* _Given request_
Update the lines of all the items below by replacing "scientific name" with "species" wherever it appears, keeping everything else the same. Leave the pictures out of your answer.

* _Records provided_
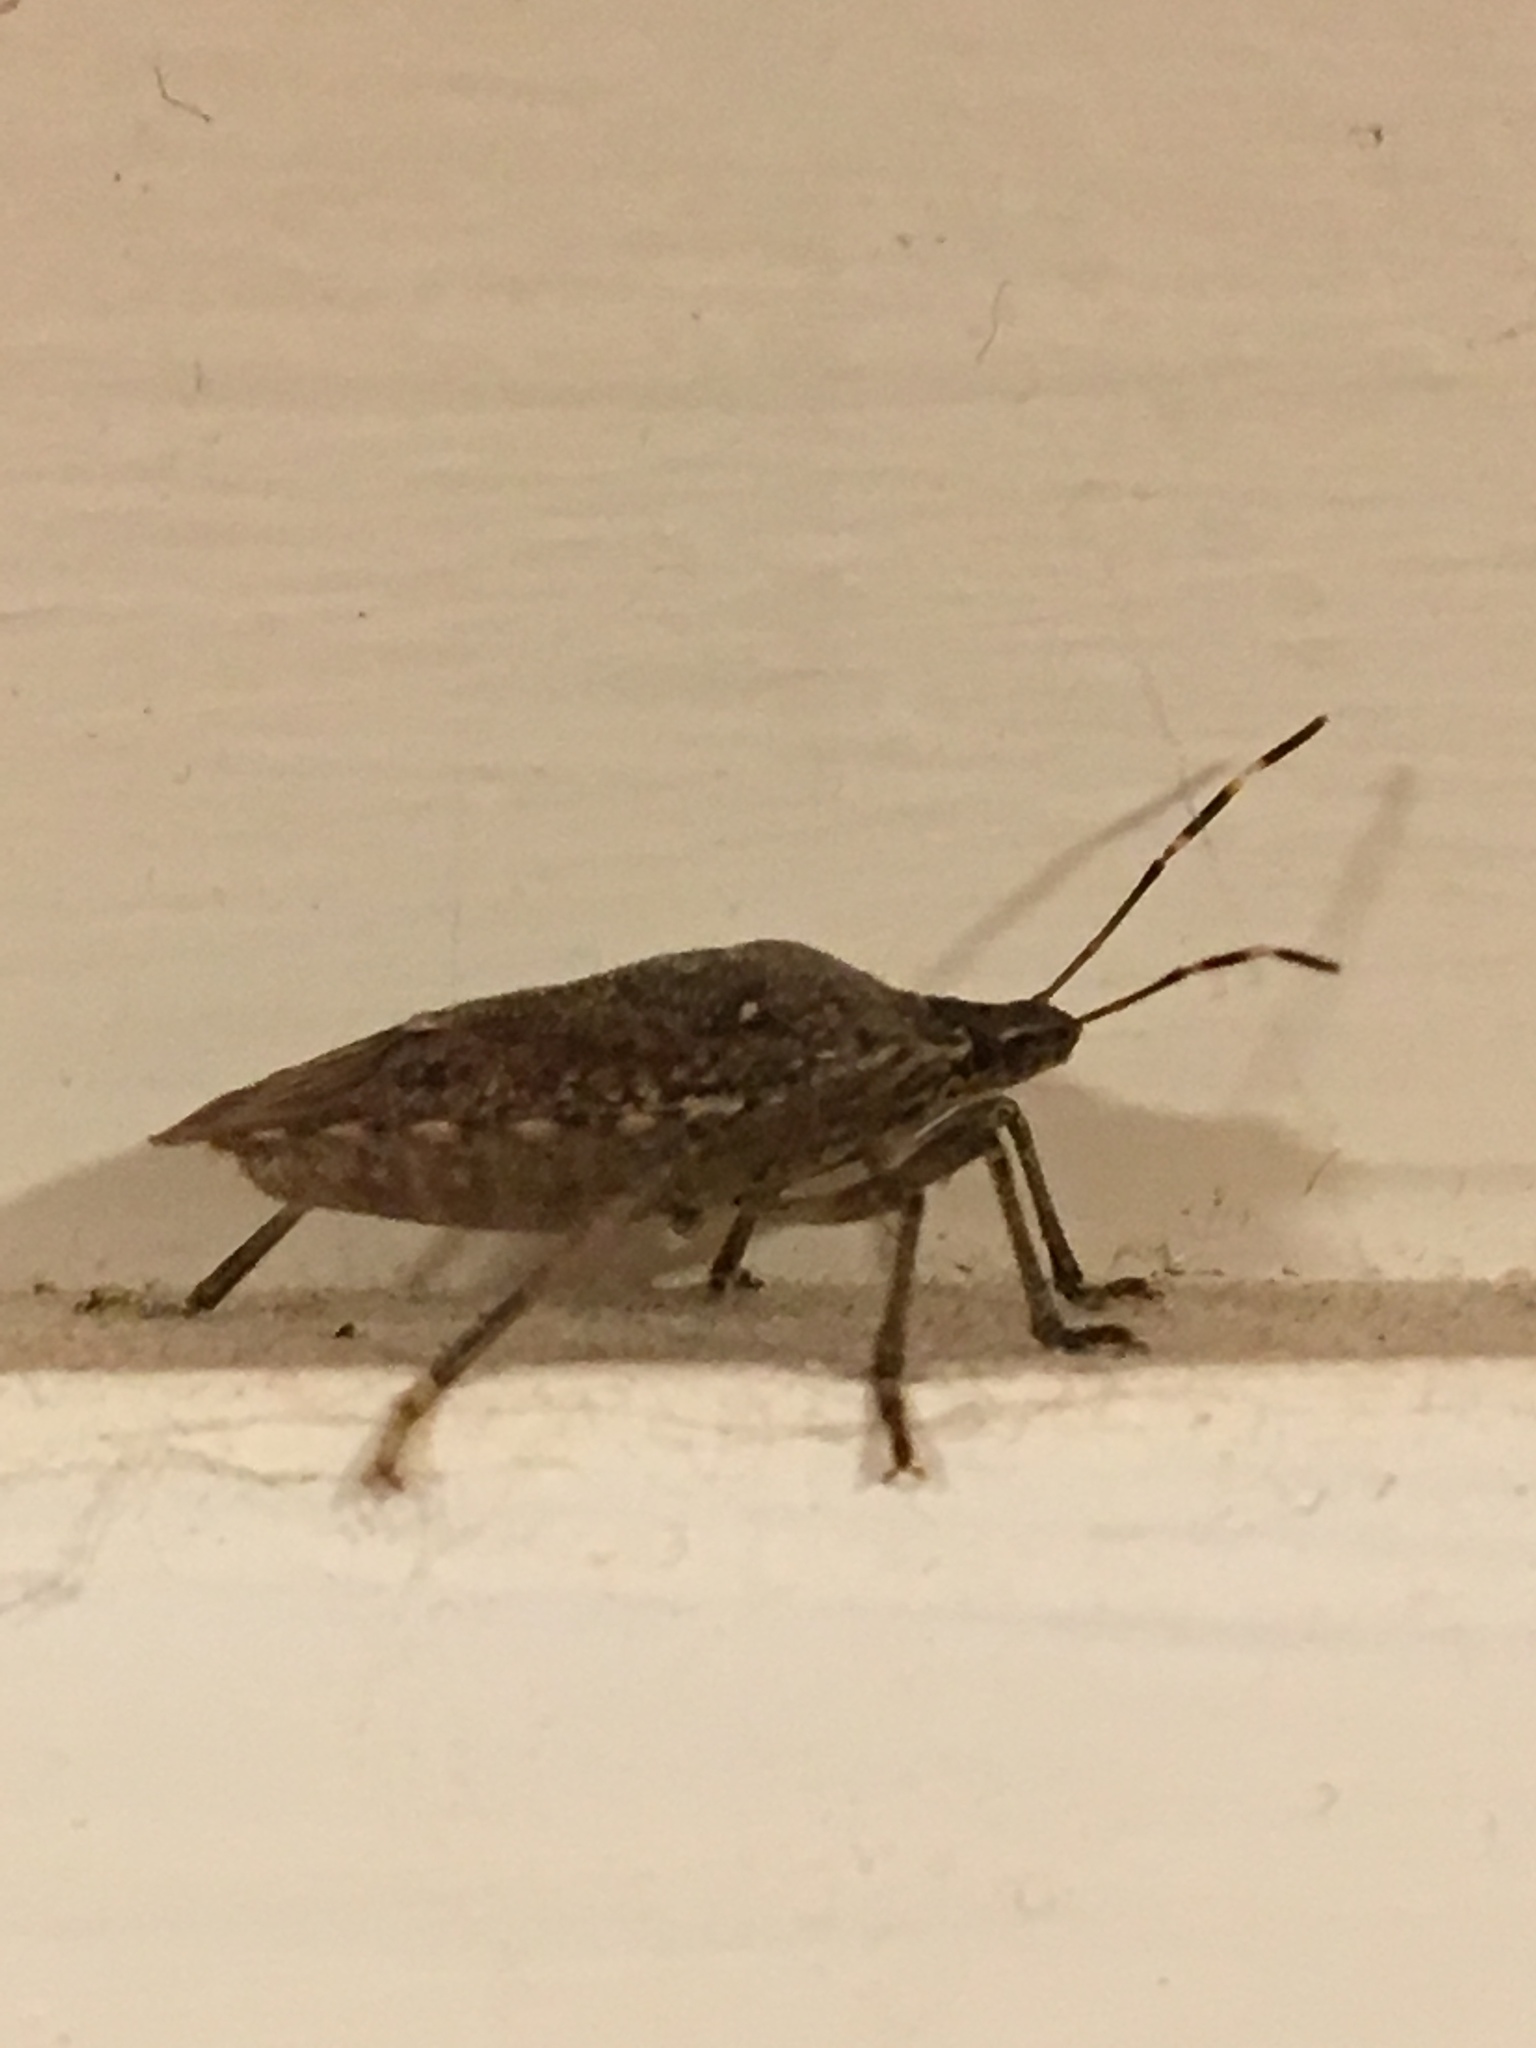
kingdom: Animalia
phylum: Arthropoda
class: Insecta
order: Hemiptera
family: Pentatomidae
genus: Halyomorpha
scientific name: Halyomorpha halys
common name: Brown marmorated stink bug
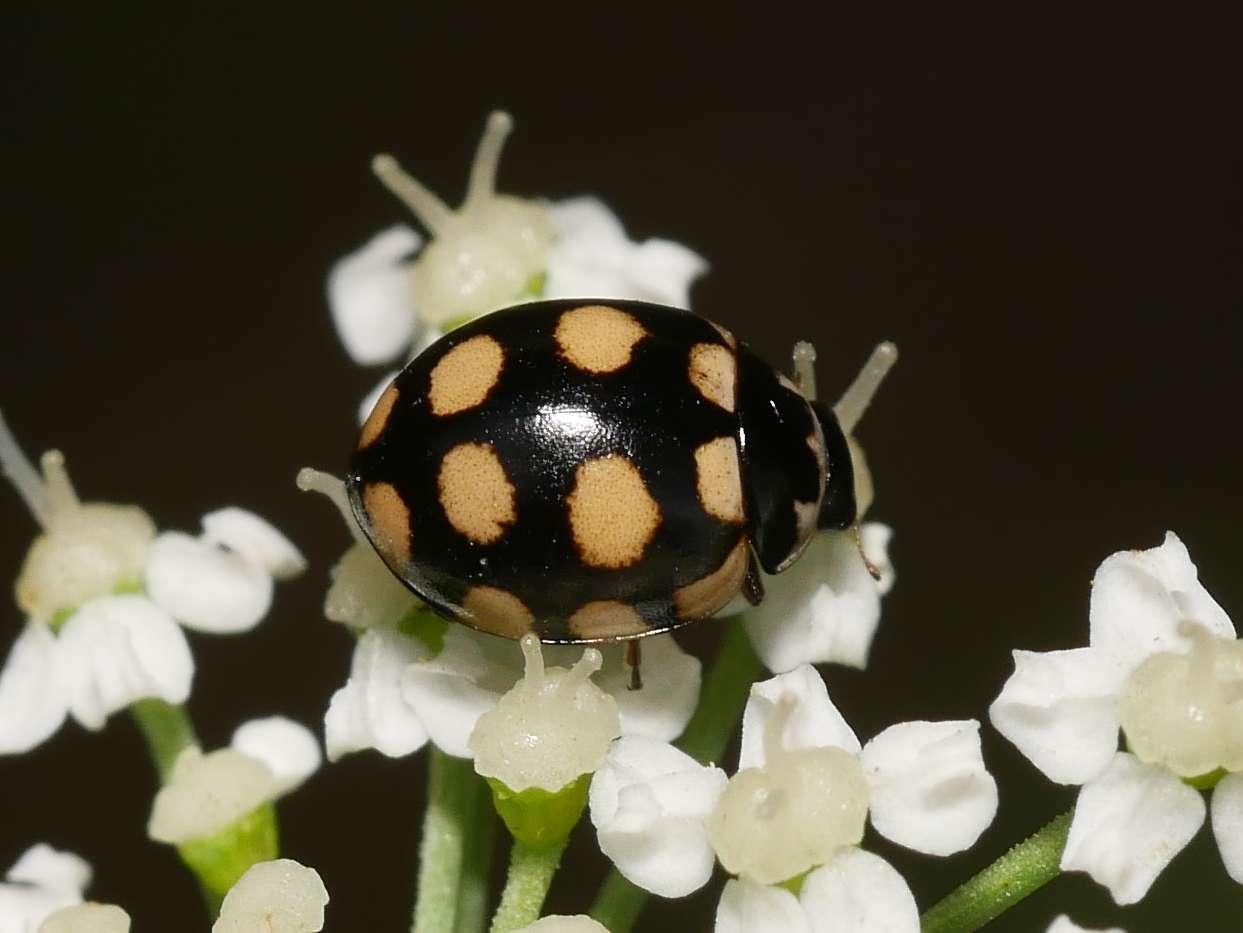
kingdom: Animalia
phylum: Arthropoda
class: Insecta
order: Coleoptera
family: Coccinellidae
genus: Coccinula
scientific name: Coccinula quatuordecimpustulata
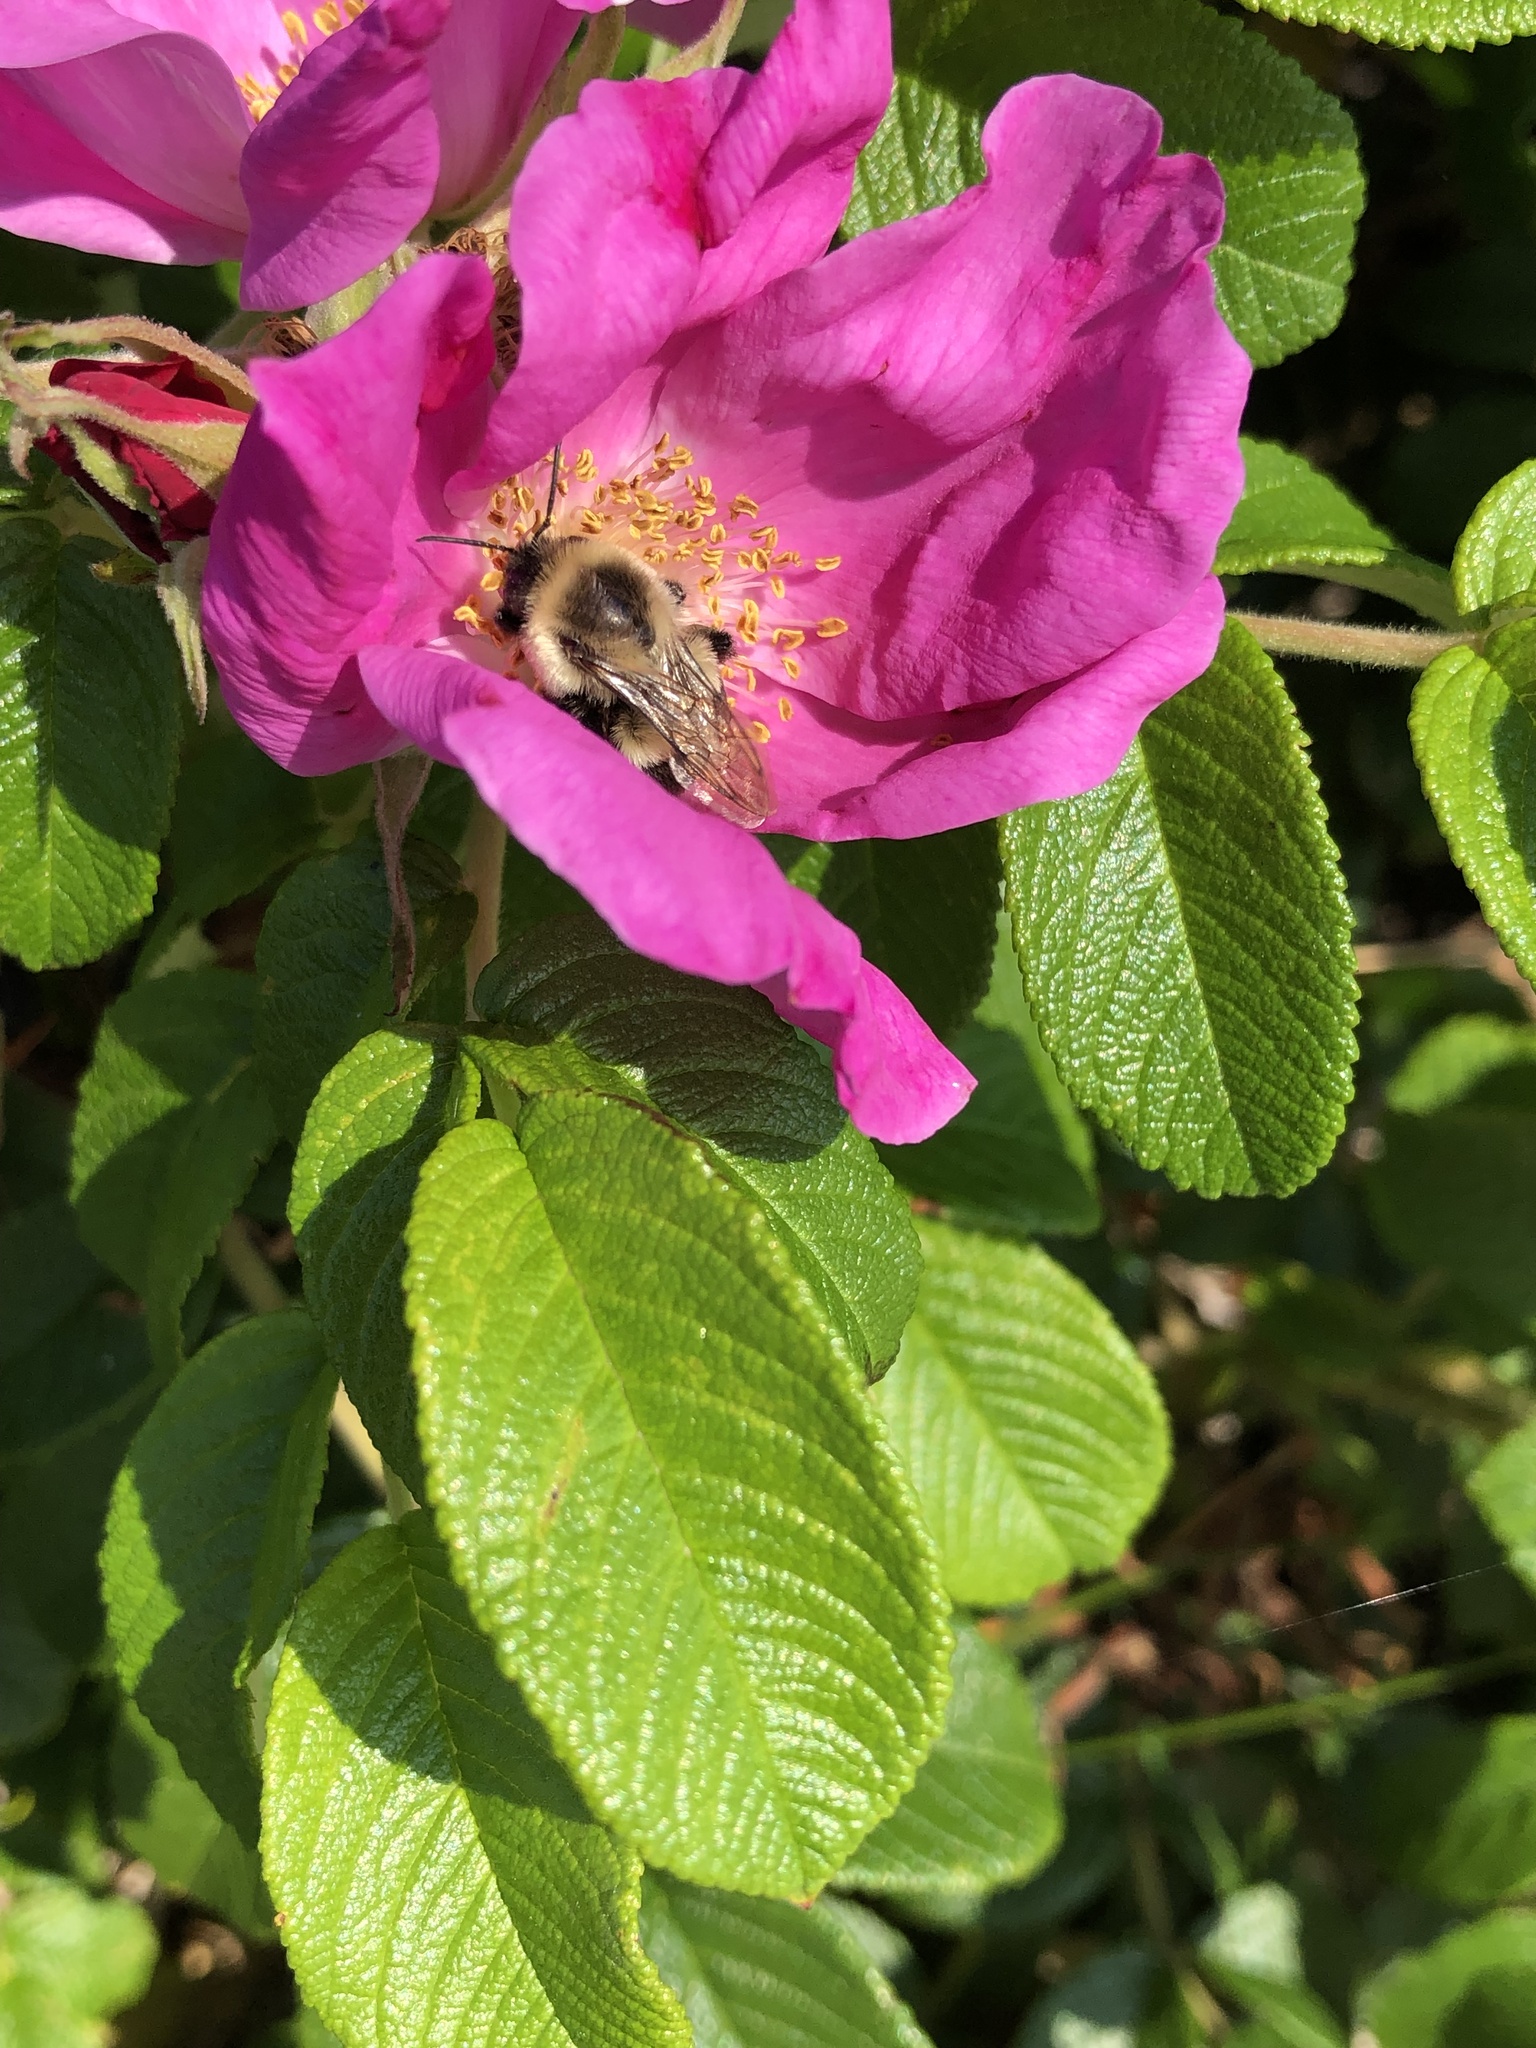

* _Solution_
kingdom: Animalia
phylum: Arthropoda
class: Insecta
order: Hemiptera
family: Pentatomidae
genus: Halyomorpha
species: Halyomorpha halys
common name: Brown marmorated stink bug
kingdom: Animalia
phylum: Arthropoda
class: Insecta
order: Coleoptera
family: Coccinellidae
genus: Coccinula
species: Coccinula quatuordecimpustulata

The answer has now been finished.